The VB6 program is not being compared with the Fortran. It is being compared for the performance differebnces I can expect between the Sempron & the Q6600. After a week on the Sempron I ran the same job on the Q6600, & since it was VB6 I dedicated a core to the program. (Easy to do using Task Manager when a program runs for days; not so easy with a small test that runs for 6 seconds.) After 5 days the Q6600 had completed, while the Sempron was still around half-way through. The program is not linear in compute time with progress, as it is Monte-Carlo based, but neverless the Q6600 was considerably faster than the Sempron. So I was expecting a similar result with my first foray into OpenMP: that the Sempron, a single core, would show little improvement with parallelisation, that the Q6600 would, and that the Q6600 would be faster. None of these expectations materialised. The availability of SSE2 may explain the Sempron results - I don't know enough about the Sempron & the Intel compiler to be sure. As for the Q6600 I had noticed that Vista seems to task switch between the cores excessively, resuting in inefficient usage. I was told that Vista does this to improve responsiveness for typical GUI-oriented applications, rather than numerically-intensive programs.

BUT given the screen shots on the web page from which I took the code that I have used I was, again, expecting that I woudl see better utilisation of the cores. As for KMP_AFFINITY, I haven't encountered that - I didn't see it in the Intel documentation, nor in what little I have read on OpenMP. I typed KMP_AFFINITY into the compiler help file & got a page on the MOD() function. My guess would be that KMP_AFFINITY came a little later than my version of the compiler.

I have the basics of what I wanted - my first experiment with OpenmP, and the results on two processors showing that there is a useful benefit from enabling parallelisation. What remains is curiosity about specific results.

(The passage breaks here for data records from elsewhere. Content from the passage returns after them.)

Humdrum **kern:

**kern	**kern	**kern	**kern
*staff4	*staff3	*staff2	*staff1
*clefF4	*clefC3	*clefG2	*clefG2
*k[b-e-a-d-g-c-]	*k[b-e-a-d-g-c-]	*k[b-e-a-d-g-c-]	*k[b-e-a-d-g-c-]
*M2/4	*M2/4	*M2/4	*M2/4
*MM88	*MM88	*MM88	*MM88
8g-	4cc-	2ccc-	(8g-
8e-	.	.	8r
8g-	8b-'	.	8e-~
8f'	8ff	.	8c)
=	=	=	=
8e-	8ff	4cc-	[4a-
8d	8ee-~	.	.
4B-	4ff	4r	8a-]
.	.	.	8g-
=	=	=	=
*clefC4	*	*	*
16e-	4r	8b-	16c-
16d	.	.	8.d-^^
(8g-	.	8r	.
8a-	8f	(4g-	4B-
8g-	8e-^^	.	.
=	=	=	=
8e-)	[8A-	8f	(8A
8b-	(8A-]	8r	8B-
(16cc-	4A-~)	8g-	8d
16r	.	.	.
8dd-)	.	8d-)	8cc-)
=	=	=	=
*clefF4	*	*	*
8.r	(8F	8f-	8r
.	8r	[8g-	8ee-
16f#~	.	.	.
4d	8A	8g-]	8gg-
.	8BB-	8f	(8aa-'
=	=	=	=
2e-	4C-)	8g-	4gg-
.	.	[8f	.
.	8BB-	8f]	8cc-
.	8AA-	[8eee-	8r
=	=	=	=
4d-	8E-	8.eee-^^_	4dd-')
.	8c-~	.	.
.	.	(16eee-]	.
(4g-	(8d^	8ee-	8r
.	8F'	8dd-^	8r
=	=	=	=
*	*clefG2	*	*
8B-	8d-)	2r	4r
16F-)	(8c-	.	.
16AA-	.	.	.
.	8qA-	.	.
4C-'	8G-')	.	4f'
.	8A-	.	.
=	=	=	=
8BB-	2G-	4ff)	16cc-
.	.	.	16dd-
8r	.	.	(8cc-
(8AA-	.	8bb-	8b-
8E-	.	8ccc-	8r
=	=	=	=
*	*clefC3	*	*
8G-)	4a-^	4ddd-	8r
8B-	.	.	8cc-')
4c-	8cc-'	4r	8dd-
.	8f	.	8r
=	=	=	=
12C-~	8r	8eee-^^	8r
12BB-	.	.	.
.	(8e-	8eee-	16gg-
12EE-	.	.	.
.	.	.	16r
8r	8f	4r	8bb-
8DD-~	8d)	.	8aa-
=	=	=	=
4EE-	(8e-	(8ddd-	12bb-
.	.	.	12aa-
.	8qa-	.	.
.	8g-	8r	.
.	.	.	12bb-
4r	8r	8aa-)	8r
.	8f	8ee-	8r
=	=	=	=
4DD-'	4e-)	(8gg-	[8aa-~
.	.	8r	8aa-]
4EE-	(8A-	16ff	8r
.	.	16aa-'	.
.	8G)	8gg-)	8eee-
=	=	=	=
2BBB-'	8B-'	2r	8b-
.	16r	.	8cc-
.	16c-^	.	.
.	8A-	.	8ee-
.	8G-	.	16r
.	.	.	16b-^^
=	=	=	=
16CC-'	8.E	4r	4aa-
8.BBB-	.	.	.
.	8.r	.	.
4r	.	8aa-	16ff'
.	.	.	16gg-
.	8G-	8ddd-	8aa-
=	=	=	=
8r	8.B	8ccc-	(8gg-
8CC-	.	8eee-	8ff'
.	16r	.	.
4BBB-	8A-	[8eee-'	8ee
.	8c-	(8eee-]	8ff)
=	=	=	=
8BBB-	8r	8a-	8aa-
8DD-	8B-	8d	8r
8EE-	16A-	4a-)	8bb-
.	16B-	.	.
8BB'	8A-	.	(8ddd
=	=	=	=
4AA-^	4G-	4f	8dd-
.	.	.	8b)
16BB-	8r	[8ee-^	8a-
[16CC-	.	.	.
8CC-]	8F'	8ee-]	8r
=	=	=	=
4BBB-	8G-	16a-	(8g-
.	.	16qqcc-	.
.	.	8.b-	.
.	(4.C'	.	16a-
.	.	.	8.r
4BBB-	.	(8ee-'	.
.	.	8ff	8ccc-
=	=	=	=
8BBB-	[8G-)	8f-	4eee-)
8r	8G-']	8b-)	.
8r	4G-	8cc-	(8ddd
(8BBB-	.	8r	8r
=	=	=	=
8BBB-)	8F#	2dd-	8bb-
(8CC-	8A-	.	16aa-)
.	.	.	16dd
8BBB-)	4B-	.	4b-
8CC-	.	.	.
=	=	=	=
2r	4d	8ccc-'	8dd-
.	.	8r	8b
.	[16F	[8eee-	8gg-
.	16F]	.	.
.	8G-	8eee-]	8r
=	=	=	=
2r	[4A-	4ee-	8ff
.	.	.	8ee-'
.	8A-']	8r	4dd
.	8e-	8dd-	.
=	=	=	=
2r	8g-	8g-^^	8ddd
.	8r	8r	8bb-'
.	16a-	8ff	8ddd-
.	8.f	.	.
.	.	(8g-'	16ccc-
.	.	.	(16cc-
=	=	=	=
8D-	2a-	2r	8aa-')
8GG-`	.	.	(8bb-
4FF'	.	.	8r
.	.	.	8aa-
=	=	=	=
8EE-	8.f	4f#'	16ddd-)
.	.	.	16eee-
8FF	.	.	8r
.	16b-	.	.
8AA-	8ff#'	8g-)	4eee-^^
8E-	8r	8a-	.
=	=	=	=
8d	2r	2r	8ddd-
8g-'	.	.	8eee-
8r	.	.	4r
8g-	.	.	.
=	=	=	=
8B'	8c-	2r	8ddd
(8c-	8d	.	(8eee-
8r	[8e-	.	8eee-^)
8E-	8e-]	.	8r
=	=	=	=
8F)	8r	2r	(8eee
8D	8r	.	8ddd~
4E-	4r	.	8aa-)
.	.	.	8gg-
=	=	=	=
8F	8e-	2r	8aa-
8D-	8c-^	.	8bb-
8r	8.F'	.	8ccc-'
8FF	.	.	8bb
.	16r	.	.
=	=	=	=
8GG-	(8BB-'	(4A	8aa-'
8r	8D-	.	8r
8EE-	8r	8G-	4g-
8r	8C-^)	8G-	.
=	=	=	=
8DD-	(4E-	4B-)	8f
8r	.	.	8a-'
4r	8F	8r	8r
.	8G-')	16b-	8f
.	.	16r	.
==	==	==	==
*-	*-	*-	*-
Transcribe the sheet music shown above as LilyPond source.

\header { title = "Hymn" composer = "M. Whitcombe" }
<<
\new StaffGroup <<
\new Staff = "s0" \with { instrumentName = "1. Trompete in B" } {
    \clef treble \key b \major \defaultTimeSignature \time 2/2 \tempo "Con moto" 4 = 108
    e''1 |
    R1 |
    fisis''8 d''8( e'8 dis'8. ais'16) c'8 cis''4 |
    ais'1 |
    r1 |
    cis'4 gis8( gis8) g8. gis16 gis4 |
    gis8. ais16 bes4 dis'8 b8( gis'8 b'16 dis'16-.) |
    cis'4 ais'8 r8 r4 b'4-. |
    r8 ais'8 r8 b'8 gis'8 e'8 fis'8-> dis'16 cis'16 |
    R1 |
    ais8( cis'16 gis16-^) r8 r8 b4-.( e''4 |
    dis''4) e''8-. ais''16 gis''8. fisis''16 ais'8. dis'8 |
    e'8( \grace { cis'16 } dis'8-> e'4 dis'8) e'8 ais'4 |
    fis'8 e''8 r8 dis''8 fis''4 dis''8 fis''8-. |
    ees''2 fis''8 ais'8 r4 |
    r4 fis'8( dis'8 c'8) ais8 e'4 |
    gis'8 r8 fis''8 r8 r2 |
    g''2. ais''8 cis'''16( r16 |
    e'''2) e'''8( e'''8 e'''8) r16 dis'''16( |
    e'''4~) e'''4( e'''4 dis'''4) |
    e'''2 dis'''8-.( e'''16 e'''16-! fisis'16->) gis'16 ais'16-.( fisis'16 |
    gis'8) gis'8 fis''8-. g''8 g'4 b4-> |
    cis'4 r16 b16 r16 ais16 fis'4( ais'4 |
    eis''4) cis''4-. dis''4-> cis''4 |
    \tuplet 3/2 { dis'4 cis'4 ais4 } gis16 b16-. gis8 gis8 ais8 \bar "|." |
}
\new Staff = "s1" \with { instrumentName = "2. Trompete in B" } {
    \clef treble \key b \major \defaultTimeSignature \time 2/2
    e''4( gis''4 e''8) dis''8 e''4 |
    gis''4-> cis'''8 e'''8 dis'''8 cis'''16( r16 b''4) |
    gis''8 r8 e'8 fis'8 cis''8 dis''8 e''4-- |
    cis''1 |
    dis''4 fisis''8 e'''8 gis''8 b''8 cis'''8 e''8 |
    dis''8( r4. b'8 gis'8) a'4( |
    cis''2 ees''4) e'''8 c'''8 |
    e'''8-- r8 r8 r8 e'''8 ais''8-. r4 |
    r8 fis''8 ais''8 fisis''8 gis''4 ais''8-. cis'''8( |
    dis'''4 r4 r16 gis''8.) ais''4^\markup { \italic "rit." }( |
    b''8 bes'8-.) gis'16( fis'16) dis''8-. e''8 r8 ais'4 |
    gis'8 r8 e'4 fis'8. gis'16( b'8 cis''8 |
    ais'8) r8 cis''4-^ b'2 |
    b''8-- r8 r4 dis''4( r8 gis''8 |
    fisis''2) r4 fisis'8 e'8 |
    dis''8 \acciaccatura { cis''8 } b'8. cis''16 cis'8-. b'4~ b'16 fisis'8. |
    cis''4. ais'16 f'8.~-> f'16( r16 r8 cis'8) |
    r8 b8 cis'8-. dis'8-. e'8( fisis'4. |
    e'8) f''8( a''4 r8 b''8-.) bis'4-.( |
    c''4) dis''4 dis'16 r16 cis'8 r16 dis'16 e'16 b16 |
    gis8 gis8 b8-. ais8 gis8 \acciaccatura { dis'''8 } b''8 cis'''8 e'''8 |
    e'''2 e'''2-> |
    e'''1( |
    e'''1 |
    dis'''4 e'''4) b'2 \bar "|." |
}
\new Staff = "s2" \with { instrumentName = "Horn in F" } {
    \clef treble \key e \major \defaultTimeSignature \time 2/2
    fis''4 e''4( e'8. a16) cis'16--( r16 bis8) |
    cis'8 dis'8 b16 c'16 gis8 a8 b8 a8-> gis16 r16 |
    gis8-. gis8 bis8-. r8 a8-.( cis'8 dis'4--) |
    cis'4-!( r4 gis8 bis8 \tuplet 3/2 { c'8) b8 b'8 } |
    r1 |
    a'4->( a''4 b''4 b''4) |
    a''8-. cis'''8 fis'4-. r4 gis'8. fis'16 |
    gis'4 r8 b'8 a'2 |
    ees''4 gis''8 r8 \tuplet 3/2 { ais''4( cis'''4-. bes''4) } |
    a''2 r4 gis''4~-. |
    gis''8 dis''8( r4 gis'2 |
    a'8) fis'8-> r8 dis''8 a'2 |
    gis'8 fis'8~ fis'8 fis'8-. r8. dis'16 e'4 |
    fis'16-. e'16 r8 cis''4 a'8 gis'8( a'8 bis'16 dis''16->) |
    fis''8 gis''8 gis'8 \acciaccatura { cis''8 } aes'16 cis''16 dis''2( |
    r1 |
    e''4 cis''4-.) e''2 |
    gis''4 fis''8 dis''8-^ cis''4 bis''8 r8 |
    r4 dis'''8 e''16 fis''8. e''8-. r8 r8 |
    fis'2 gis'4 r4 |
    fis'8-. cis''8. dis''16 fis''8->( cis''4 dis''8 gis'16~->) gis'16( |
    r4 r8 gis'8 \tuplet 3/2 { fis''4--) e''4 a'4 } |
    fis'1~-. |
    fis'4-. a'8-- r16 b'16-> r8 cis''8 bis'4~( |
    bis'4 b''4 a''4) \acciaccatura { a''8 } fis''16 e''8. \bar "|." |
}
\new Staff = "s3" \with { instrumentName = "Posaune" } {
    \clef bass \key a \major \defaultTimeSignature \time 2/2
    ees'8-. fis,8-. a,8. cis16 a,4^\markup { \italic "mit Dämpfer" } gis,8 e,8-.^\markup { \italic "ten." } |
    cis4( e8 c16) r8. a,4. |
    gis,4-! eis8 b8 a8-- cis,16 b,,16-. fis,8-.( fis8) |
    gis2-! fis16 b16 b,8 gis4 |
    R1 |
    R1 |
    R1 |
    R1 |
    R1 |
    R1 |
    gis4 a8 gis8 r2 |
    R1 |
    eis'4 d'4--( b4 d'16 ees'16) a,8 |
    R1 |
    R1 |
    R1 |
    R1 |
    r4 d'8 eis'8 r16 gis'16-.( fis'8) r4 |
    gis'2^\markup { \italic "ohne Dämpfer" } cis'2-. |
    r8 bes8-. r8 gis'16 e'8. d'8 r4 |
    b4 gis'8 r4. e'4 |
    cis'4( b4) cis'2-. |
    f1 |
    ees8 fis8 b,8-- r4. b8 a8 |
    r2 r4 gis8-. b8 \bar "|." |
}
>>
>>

As for Vista - I have noticed that my 32-bit Vista often behaves sluggishly DESPITE the performance meters indicating the CPU activity is low & physical free RAM is plentiful. It may be that the sluggishness is IO-bound; but opening a small Adobe document while using a newsreader are not commonly regarded as high-IO activities. This is all an aside. If there is someway of indicating that I want cores to be dedicated to a progarm programmatically, then I am here to learn.

TimP · ‎02-27-2009

Fortran and OpenMP don't provide a direct way to lock threads to cores, because supporting the various possible platforms and allowing other applications to coexist effectively becomes impractical. C/C++ programmers often advocate that.
According to the docs, the latest ifort has the /Qpar-affinity=compact option, which you would set, if you don't intend to SET KMP_AFFINITY=. This would set the behavior of ifort OpenMP or auto-parallel similar to what it is with PGI OpenMP. It will work to keep threads 0 and 1 together on one cache, and 2 and 3 on the other. The docs say the command line option over-rides the run-time environment variable, which seems the wrong way around to me. In fact, I'll submit an issue asking for an explanation. If you also set the verbose modifier, it will give some information on what it is doing. You may not like what it tells you on the AMD platform, but at least it does no harm.
The KMP_AFFINITY environment variable (with no par-affinity) goes back to ifort 10.1. You can't rely on good quad core performance with older versions.
With past ifort versions, if you wanted SSE code to run on AMD, you would have to specify it at compile time (e.g. /QxW), as well as building in release mode. It's possible that your AMD executes your debug x87 code more efficiently than the Intel CPU does.

bendel_boy1 · ‎02-28-2009

Another curio: on the Q6600, in release mode, the OpenMP takes 2.7 seconds; but the non-OpenMP version takes 0.7. The only difference between them is I have the OpenMP setting set to Disable or Generate parallel code.